How are you going to order the columns in your CSV? The ordering of columns in a CSV file can enhance readability. But there’s is likely to be several different orderings, some of them more “natural” than others.
A common convention is to start with an identifier and other properties (dimensions) that describe what is being reported first, and then the actual observed values. So for example in a sales report we might have:
region, customer, product, total
Or in a statistical dataset
dimension1, dimension2, dimension3, value
dimension1, dimension2, dimension3, value, qualifier
This has the advantage of having a more natural reading order for the table. Particularly if as you move from left to right the columns can have fewer values. Adding qualifiers and notes to the end also ensures that they sit naturally next to the value they are annotating
Is your CSV sorted by default? Sorting may be less relevant if a CSV is being automatically processed and not worrying about order might reduce overheads when generating a data dump.
But if the CSV is going to be inspected or manipulated in a spreadsheet, then defining a default order can help a reader make sense of it.
If the CSV isn’t ordered, then document this somewhere.
How is the data in your table organised?
The Tidy Data guidance recommends having variables in columns, observations in rows, and only a single type of measure/value per table.
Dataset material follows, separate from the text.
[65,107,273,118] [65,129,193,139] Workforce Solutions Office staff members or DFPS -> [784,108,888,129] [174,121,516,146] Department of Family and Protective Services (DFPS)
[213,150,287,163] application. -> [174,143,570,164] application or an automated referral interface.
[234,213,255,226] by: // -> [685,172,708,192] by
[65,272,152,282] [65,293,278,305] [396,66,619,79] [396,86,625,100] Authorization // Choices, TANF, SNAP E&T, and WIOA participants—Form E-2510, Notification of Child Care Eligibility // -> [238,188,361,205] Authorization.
In addition to this, I’d also recommend that where there are qualifiers for reported values (as there often are for statistical data) that these are always provided in a separate column, rather than within the main value column. This has the advantage of letting you value column be numeric, rather than a mix of numbers and symbols or other codes. Missing and surpressed values can also then just be omitted and accompanied by an explanation in an adjacent column.
Another pattern I’ve seen with table layouts is to include an element of redundancy to include both labels and identifiers for something referenced in a row. Going back to the sales report example, we might structure this as follows:
region_id, region_name, customer_id, customer_name, product, total
This allows an identifier (which might be a URI) to be provided alongside a human-readable name. This makes the data more readable, at the cost of increasing file size. But it does avoid the need to publish a separate lookup table of identifiers.
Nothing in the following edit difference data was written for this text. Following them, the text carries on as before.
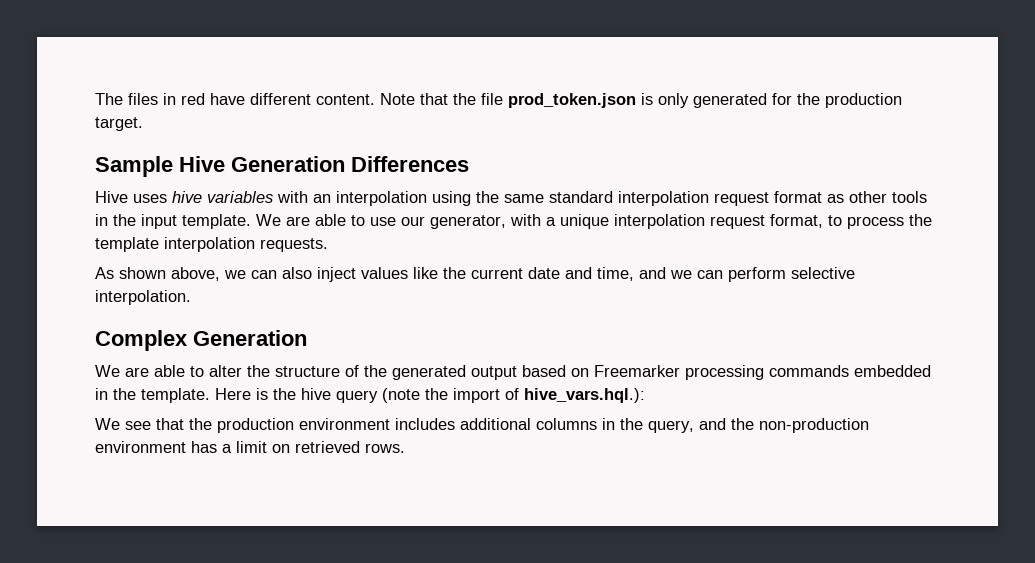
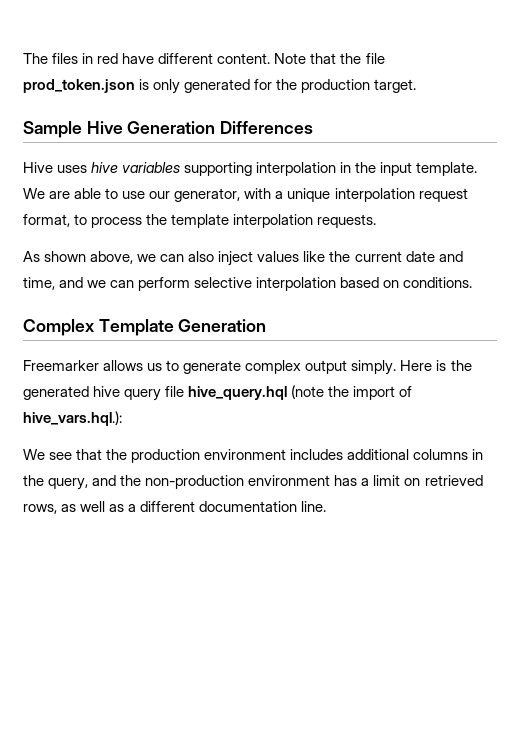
[277,191,927,206] with an interpolation using the same standard interpolation request format as other tools -> [184,162,337,176] supporting interpolation
[95,290,191,305] interpolation. -> [256,277,473,291] interpolation based on conditions.
(188, 340) none -> [98,319,174,336] Template
[95,365,931,380] [95,388,210,403] We are able to alter the structure of the generated output based on Freemarker processing commands embedded in the template. -> [23,360,397,375] Freemarker allows us to generate complex output simply.
(296, 394) none -> [23,386,89,400] generated
(378, 396) none -> [165,386,288,400] file hive_query.hql
[365,443,405,453] rows. -> [23,501,327,514] rows, as well as a different documentation line.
You might also sometimes fine a need for repeated values. This is sometimes handled by adding additional redundant columns, e.g. “SICCode1″…”SICCode4” as used in the Companies House data. This works reasonably well and should be handled by most tools, at the potential cost of having lots of extra columns and a sparsely populated table. The alternative is to use a delimiter to put all the values in a single CSV. Again, CSV on the Web defines ways to process this.
And finally we have to decide how to include values in the individual cells. In the section on parsing the CSV on the Web recommends XML Schema data types and date formats as a default, but also allows formats to be defined in an accompanying metadata file.
Other things to think about are more application specific issues, such as how to specify co-ordinates, e.g. lat/lng or lng/lat?
Again, you should think about likely uses of the data and how, for example data and date formats might be interpreted by spreadsheet applications as well as other internationalisation issues.
This is just an initial list of thoughts. CSV on the Web clearly provides a lot of useful guidance that we can now build on, but there are still reasonable questions and trade-offs to be made. I think I’d also now recommend always producing a CSV on the Web metadata file along with any CSV file to help document its structure and any of the decisions made around its design. It would be nice to see the Tabular Data Package specification begin to align itself with that standard.
I suspect there a number of useful tips and guidance which could be added to what I’ve drawn up here. If you have any comments or thoughts then let me know.